Exercise directions: Reproduce each of the following rows word for word, keeping every character and line break unchanged.

Material to process:

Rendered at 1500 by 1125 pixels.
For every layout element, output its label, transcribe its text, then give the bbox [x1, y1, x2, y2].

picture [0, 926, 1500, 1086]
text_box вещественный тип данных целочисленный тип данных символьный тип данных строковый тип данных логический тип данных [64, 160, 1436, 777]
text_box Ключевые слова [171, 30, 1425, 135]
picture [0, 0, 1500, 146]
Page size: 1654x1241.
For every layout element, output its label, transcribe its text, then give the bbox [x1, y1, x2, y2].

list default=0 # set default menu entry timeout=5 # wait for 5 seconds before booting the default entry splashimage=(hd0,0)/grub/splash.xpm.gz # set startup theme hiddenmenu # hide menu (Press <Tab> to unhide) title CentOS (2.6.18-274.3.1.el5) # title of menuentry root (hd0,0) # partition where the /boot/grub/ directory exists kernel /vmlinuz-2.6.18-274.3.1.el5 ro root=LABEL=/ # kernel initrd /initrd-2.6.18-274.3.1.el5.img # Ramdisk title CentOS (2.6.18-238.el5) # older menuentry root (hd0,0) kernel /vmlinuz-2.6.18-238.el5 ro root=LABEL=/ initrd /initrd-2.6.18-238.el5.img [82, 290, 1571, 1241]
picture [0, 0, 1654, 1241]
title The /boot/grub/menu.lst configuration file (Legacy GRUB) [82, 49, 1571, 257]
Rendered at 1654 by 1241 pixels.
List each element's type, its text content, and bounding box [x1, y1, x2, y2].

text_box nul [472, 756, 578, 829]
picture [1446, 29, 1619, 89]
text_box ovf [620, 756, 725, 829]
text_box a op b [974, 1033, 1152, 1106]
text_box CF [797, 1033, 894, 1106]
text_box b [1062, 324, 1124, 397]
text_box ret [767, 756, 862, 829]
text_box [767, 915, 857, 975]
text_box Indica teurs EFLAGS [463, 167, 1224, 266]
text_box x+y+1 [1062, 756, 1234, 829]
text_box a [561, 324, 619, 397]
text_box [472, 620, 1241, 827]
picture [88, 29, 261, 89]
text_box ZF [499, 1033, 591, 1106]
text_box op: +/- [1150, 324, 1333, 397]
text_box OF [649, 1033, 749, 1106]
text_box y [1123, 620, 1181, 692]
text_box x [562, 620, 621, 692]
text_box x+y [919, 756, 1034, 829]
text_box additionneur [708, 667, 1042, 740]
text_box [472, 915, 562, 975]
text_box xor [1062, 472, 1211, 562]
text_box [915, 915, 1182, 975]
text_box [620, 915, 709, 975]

Finished exercise:
Rendered at 1500 by 1125 pixels.
For every layout element, output its label, transcribe its text, then give the bbox [x1, y1, x2, y2].

picture [0, 926, 1500, 1086]
text_box вещественный тип данных целочисленный тип данных символьный тип данных строковый тип данных логический тип данных [64, 160, 1436, 777]
text_box Ключевые слова [171, 30, 1425, 135]
picture [0, 0, 1500, 146]
Page size: 1654x1241.
For every layout element, output its label, transcribe its text, then give the bbox [x1, y1, x2, y2].

list default=0 # set default menu entry timeout=5 # wait for 5 seconds before booting the default entry splashimage=(hd0,0)/grub/splash.xpm.gz # set startup theme hiddenmenu # hide menu (Press <Tab> to unhide) title CentOS (2.6.18-274.3.1.el5) # title of menuentry root (hd0,0) # partition where the /boot/grub/ directory exists kernel /vmlinuz-2.6.18-274.3.1.el5 ro root=LABEL=/ # kernel initrd /initrd-2.6.18-274.3.1.el5.img # Ramdisk title CentOS (2.6.18-238.el5) # older menuentry root (hd0,0) kernel /vmlinuz-2.6.18-238.el5 ro root=LABEL=/ initrd /initrd-2.6.18-238.el5.img [82, 290, 1571, 1241]
picture [0, 0, 1654, 1241]
title The /boot/grub/menu.lst configuration file (Legacy GRUB) [82, 49, 1571, 257]
Rendered at 1654 by 1241 pixels.
List each element's type, its text content, and bounding box [x1, y1, x2, y2].

text_box nul [472, 756, 578, 829]
picture [1446, 29, 1619, 89]
text_box ovf [620, 756, 725, 829]
text_box a op b [974, 1033, 1152, 1106]
text_box CF [797, 1033, 894, 1106]
text_box b [1062, 324, 1124, 397]
text_box ret [767, 756, 862, 829]
text_box [767, 915, 857, 975]
text_box Indica teurs EFLAGS [463, 167, 1224, 266]
text_box x+y+1 [1062, 756, 1234, 829]
text_box a [561, 324, 619, 397]
text_box [472, 620, 1241, 827]
picture [88, 29, 261, 89]
text_box ZF [499, 1033, 591, 1106]
text_box op: +/- [1150, 324, 1333, 397]
text_box OF [649, 1033, 749, 1106]
text_box y [1123, 620, 1181, 692]
text_box x [562, 620, 621, 692]
text_box x+y [919, 756, 1034, 829]
text_box additionneur [708, 667, 1042, 740]
text_box [472, 915, 562, 975]
text_box xor [1062, 472, 1211, 562]
text_box [915, 915, 1182, 975]
text_box [620, 915, 709, 975]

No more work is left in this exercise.